No it is not possible. A vaccine that stimulates the immune system to produce specific antibodies consists of fragments of inactivated viruses from different strains of influenza virus. You can not cause flu.

Why do vaccinated people sometimes have flu-like symptoms?

Five reasons can lead to:

Insufficient coverage: If the vaccine does not cover fully circulating virus strains, it provides only partial protection.

Low protection: First of all, in the elderly or immunocompromised, only the immune system of the weak organism arises after vaccination and they are only partially protected. However, if they get influenza, symptoms will be less likely to cause complications.

Time of vaccination: The body's cooling down takes about two weeks. During this time, you can be infected.

Side effects of vaccination: Five to ten percent of those who are vaccinated may react with fever, muscle pain or malaise. These symptoms are usually harmless and disappear after a short time.

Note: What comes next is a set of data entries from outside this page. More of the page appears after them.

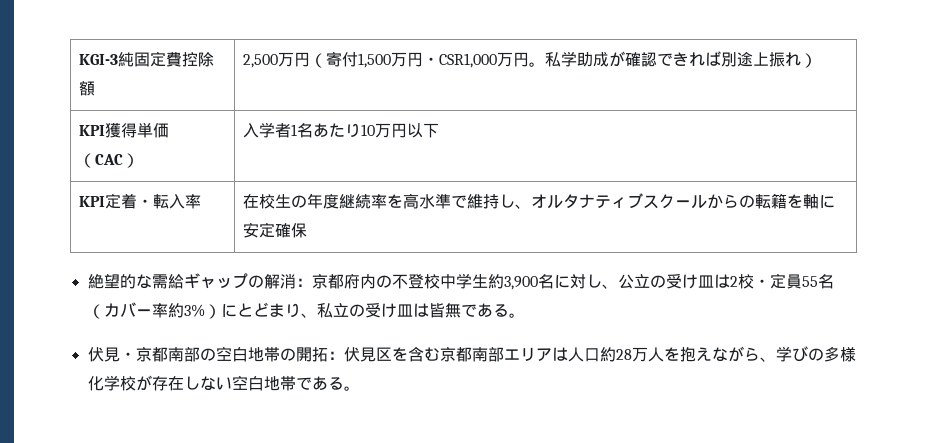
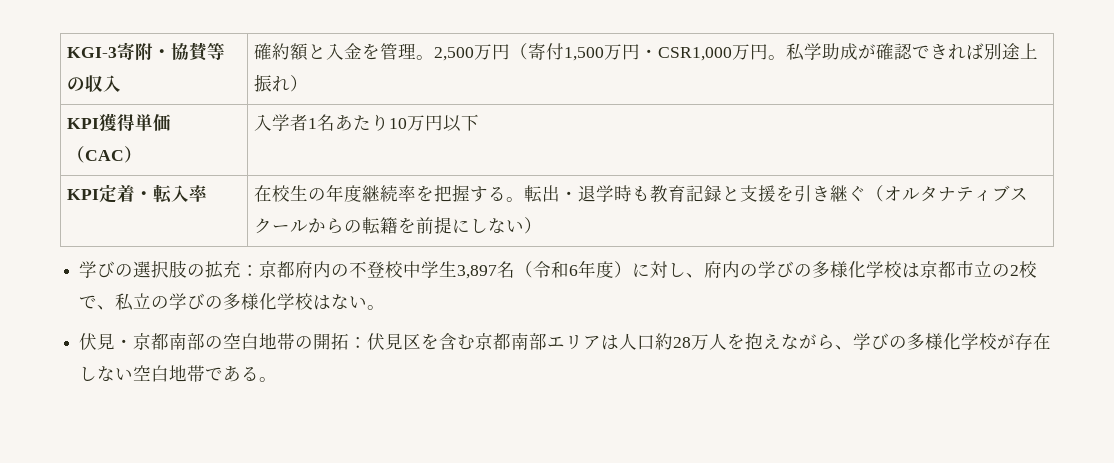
[118,51,215,67] [79,81,96,96] 純固定費控除額 | -> [117,42,226,61] [67,75,122,92] [254,43,435,61] 寄附・協賛等の収入 | 確約額と入金を管理。
[403,193,532,209] 高水準で維持し、 -> [434,184,885,203] 把握する。転出・退学時も教育記録と支援を引き継ぐ（
[803,194,836,209] [243,222,308,238] [87,273,296,289] 軸に安定確保 // 絶望的な需給ギャップの解消 -> [416,216,543,234] [79,260,242,279] 前提にしない） // 学びの選択肢の拡充
[487,273,834,290] [87,302,509,319] 約3,900名に対し、公立の受け皿は2校・定員55名（カバー率約3%）にとどまり、私立の受け皿は皆無である -> [457,260,1038,279] [79,293,368,311] 3,897名（令和6年度）に対し、府内の学びの多様化学校は京都市立の2校で、私立の学びの多様化学校はない

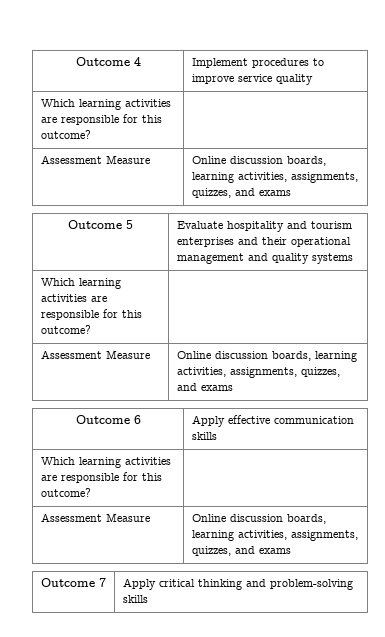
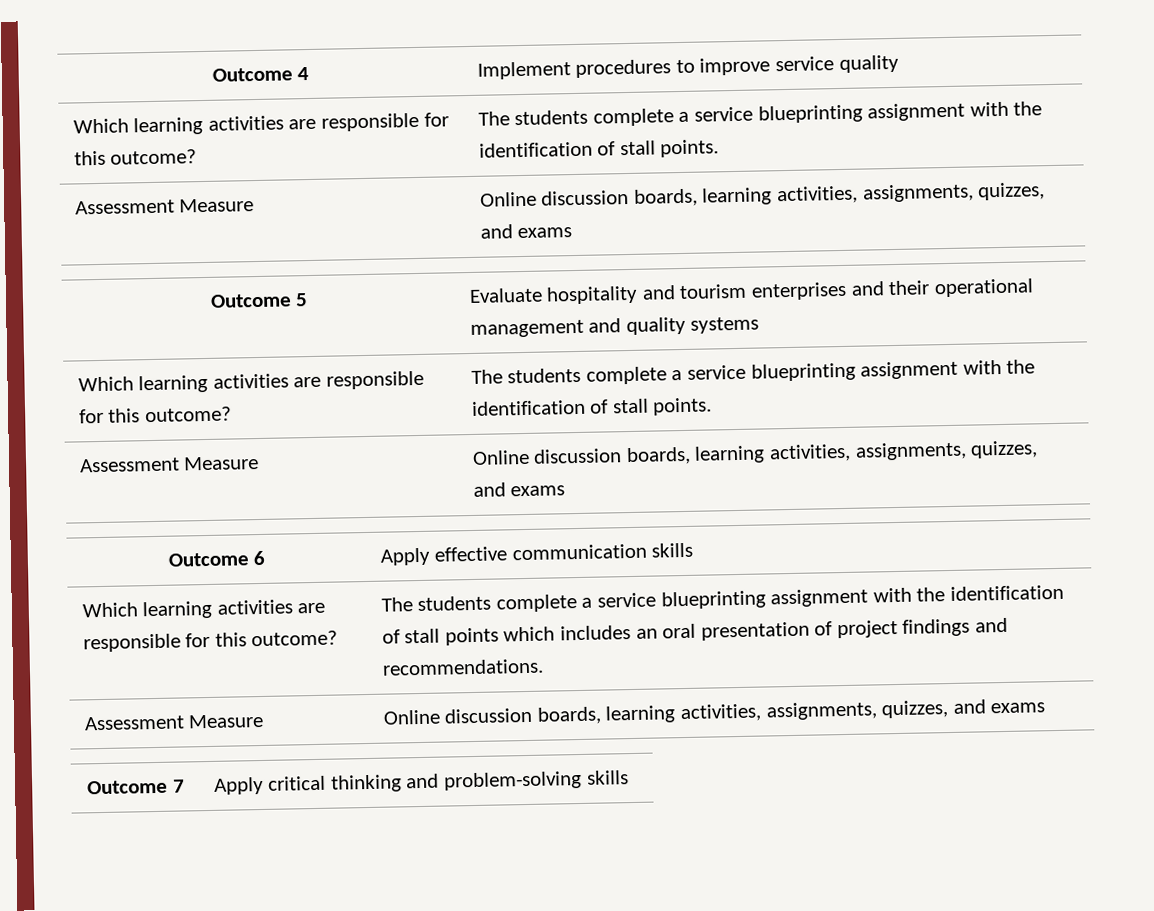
(91, 134) none -> [477,101,1043,127] [478,139,720,158] The students complete a service blueprinting assignment with the identification of stall points.
(91, 329) none -> [470,359,1036,385] [470,397,713,416] The students complete a service blueprinting assignment with the identification of stall points.
(91, 492) none -> [380,584,1064,613] [381,617,1008,646] [381,658,544,676] The students complete a service blueprinting assignment with the identification of stall points which includes an oral presentation of project findings and recommendations.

cold: Often, a harmless cold is confused with flu because the symptoms are similar. However, colds rarely cause complications.

Who should be vaccinated?

Persons belonging to the risk group should be vaccinated. Applies to:

  • People over 60 years old
  • Pregnant women from the second trimester (the child is also protected during the first months of life)
  • Premature babies at the age of six months in the first two flu seasons
  • chronically ill
  • overweight people with BMI over 40
  • medical staff and carers, because they have an increased risk of infection. They also have a greater risk of contracting patients.
  • Inhabitants of retirement homes and nursing homes

Where we talk about health:

Should I be immunized even though you are not at risk?

In case of contact with people staying at home or at work, who are at increased risk of complications, they should be vaccinated. How to prevent infections of such sensitive people.

In healthy children and healthy young adults, seasonal flu usually goes without complications. Her symptoms are uncomfortable. In addition, autumn vaccination can prevent, for example during winter holidays, flu.

When should you NOT get vaccinated?

People who have experienced a severe allergic reaction to any of the vaccines in the previous flu vaccine should not be vaccinated. This also applies to people who are very allergic to egg white.

If you have a high fever, you should wait with the vaccine until it disappears. Otherwise, vaccine protection may be reduced.

However, during pregnancy and lactation, the flu vaccine can be produced without hesitation. It is recommended to protect the mother and the newborn from infection with influenza.